A word of warning: by definition, hard problems are difficult to solve. And, simulating a real system tends to be slow. Pragmatically, this means one of two things :

  • A simulation that goes into lots of details will take forever to run;
  • Conversely, a coarse grained simulation will be fast, but may not be accurate.

That last point, accuracy, is very important. It is very easy to inadvertently skew the results when attempting to make a simulation faster. When this happens, you end up with a useless, if fast, simulation that does not reflect how the system will behave at scale. This is covered in more details in the example below.

Scaling Down Challenges and Examples

There are various factors to consider when it comes to scaling down a program/simulation. These problems are mostly caused by the inherent links between the "scaleable" components of a program, and the difficulty in scaling down one component while keeping everything else constant. To illustrate this, here are some of the problems we can potentially run into.

  1. Ratio of time spent on the different phases of a program could change with scaling
    • Barnes-Hut: Reducing the number of particles to run a smaller simulation reduces the density of particles in the grid, which in turn reduces the per-particle cost.
    • Assignment 2: Changing screen size but not the number of circles, will cause more time to be required for building per-block lists.
  2. Removing contention by scaling down.
  3. Changing communication to computation ratio by scaling down.
  4. Changing one parameter may necessitate changes in other parameters.
    • Barnes-Hut: $n, \Theta, \Delta(t)$ are all related.

Barnes-Hut

Barnes Hut is an algorithm for performing an n-body simulation, which a simulation for a group of celestial bodies whose positions in space change dynamically because of the gravitational force they exert on each other.

  • Important parameters:
    • $\Theta$, threshold value for which given a body B and a region R, if s/d > Theta, where s is the width of R and d is the distance between R and B, then B can be approximated as a single body.
  • Dividing the regions: Split space into quadrants recursively until each quadrant contains 1 or 0 bodies.

Dividing n-bodies

  • Approach 1: Change $n$, the grid size.

    • We have to change $\Theta$, the threshold value, and $\Delta(t)$, the length of a time-step, accordingly.
  • Approach 2: Change $T$, the total number of time-steps we run the simulation for.

    • There may be a larger proportion of time spent on setup and overhead costs.
    • Because of the reduction in the number of time-steps, the distribution of particles at the beginning and end are now different. This leads to a non-representative scaled-down simulation. One way to amend this is to take time-steps from the beginning and the end of the original simulation.

Assignment 2

A challenge of scaling down continues with the example from Assignment 2. For the purpose of debugging and testing we might want to perform render on smaller set of data, yet we want to preserve the traits of the original problem such as program behavior characteristics and scaling relationships between problem parameters as mentioned above. Thus, when scaling down an image there are multiple ways we can do apply.

Approach 1

Approach 1 preserves other parameters such as number of circles, but scales down the image by reducing the number of pixels by a constant factor. However, a problem may rise as shrinking down image changes more parameters than expected. First, the circle distribution might have changed. Moreover, the work distribution to each thread block also changes as well. This can cause an issue by disturbing the workload of each thread in the block by assigning more circles that needs to be checked on each pixel or increasing the workload ratio of thread block as the dimension of the block remains the same.
☆ ☆ ☆ ☆ ☆
WHAT YOU HAVE TO DO:
In the passage on scaling down simulations, how does Barnes-Hut divide space into regions?

DATA FOR REVIEW:
☆ ☆ ☆ ☆ ☆
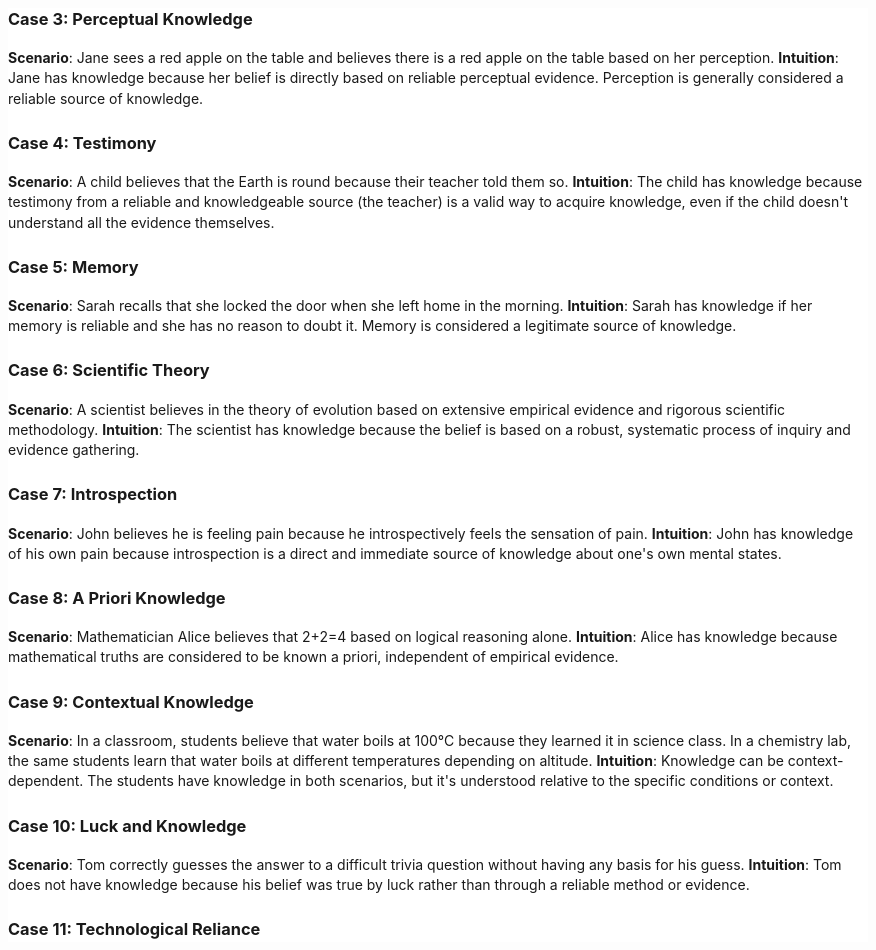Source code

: ### Case 3: Perceptual Knowledge

**Scenario**: Jane sees a red apple on the table and believes there is a red apple on the table based on her perception. **Intuition**: Jane has knowledge because her belief is directly based on reliable perceptual evidence. Perception is generally considered a reliable source of knowledge.

### Case 4: Testimony

**Scenario**: A child believes that the Earth is round because their teacher told them so. **Intuition**: The child has knowledge because testimony from a reliable and knowledgeable source (the teacher) is a valid way to acquire knowledge, even if the child doesn't understand all the evidence themselves.

### Case 5: Memory

**Scenario**: Sarah recalls that she locked the door when she left home in the morning. **Intuition**: Sarah has knowledge if her memory is reliable and she has no reason to doubt it. Memory is considered a legitimate source of knowledge.

### Case 6: Scientific Theory

**Scenario**: A scientist believes in the theory of evolution based on extensive empirical evidence and rigorous scientific methodology. **Intuition**: The scientist has knowledge because the belief is based on a robust, systematic process of inquiry and evidence gathering.

### Case 7: Introspection

**Scenario**: John believes he is feeling pain because he introspectively feels the sensation of pain. **Intuition**: John has knowledge of his own pain because introspection is a direct and immediate source of knowledge about one's own mental states.

### Case 8: A Priori Knowledge

**Scenario**: Mathematician Alice believes that 2+2=4 based on logical reasoning alone. **Intuition**: Alice has knowledge because mathematical truths are considered to be known a priori, independent of empirical evidence.

### Case 9: Contextual Knowledge

**Scenario**: In a classroom, students believe that water boils at 100°C because they learned it in science class. In a chemistry lab, the same students learn that water boils at different temperatures depending on altitude. **Intuition**: Knowledge can be context-dependent. The students have knowledge in both scenarios, but it's understood relative to the specific conditions or context.

### Case 10: Luck and Knowledge

**Scenario**: Tom correctly guesses the answer to a difficult trivia question without having any basis for his guess. **Intuition**: Tom does not have knowledge because his belief was true by luck rather than through a reliable method or evidence.

### Case 11: Technological Reliance
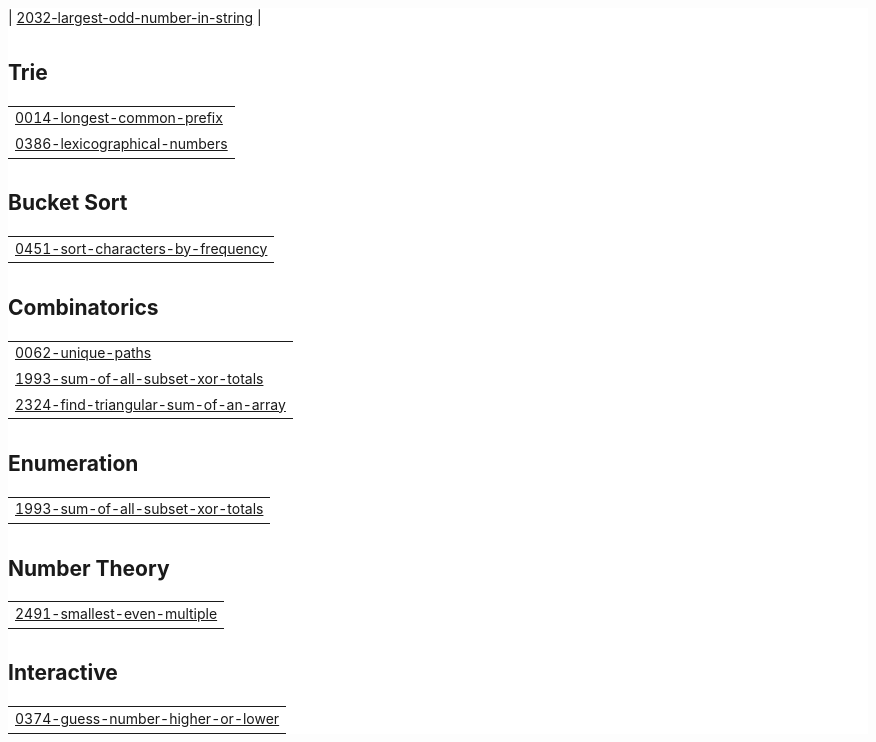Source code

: | [2032-largest-odd-number-in-string](https://github.com/Aayushraj14/DSA/tree/master/2032-largest-odd-number-in-string) |
## Trie
|  |
| ------- |
| [0014-longest-common-prefix](https://github.com/Aayushraj14/DSA/tree/master/0014-longest-common-prefix) |
| [0386-lexicographical-numbers](https://github.com/Aayushraj14/DSA/tree/master/0386-lexicographical-numbers) |
## Bucket Sort
|  |
| ------- |
| [0451-sort-characters-by-frequency](https://github.com/Aayushraj14/DSA/tree/master/0451-sort-characters-by-frequency) |
## Combinatorics
|  |
| ------- |
| [0062-unique-paths](https://github.com/Aayushraj14/DSA/tree/master/0062-unique-paths) |
| [1993-sum-of-all-subset-xor-totals](https://github.com/Aayushraj14/DSA/tree/master/1993-sum-of-all-subset-xor-totals) |
| [2324-find-triangular-sum-of-an-array](https://github.com/Aayushraj14/DSA/tree/master/2324-find-triangular-sum-of-an-array) |
## Enumeration
|  |
| ------- |
| [1993-sum-of-all-subset-xor-totals](https://github.com/Aayushraj14/DSA/tree/master/1993-sum-of-all-subset-xor-totals) |
## Number Theory
|  |
| ------- |
| [2491-smallest-even-multiple](https://github.com/Aayushraj14/DSA/tree/master/2491-smallest-even-multiple) |
## Interactive
|  |
| ------- |
| [0374-guess-number-higher-or-lower](https://github.com/Aayushraj14/DSA/tree/master/0374-guess-number-higher-or-lower) |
☆ ☆ ☆ ☆ ☆
COMPLETED TASK:
It splits space into quadrants recursively until each quadrant contains 1 or 0 bodies.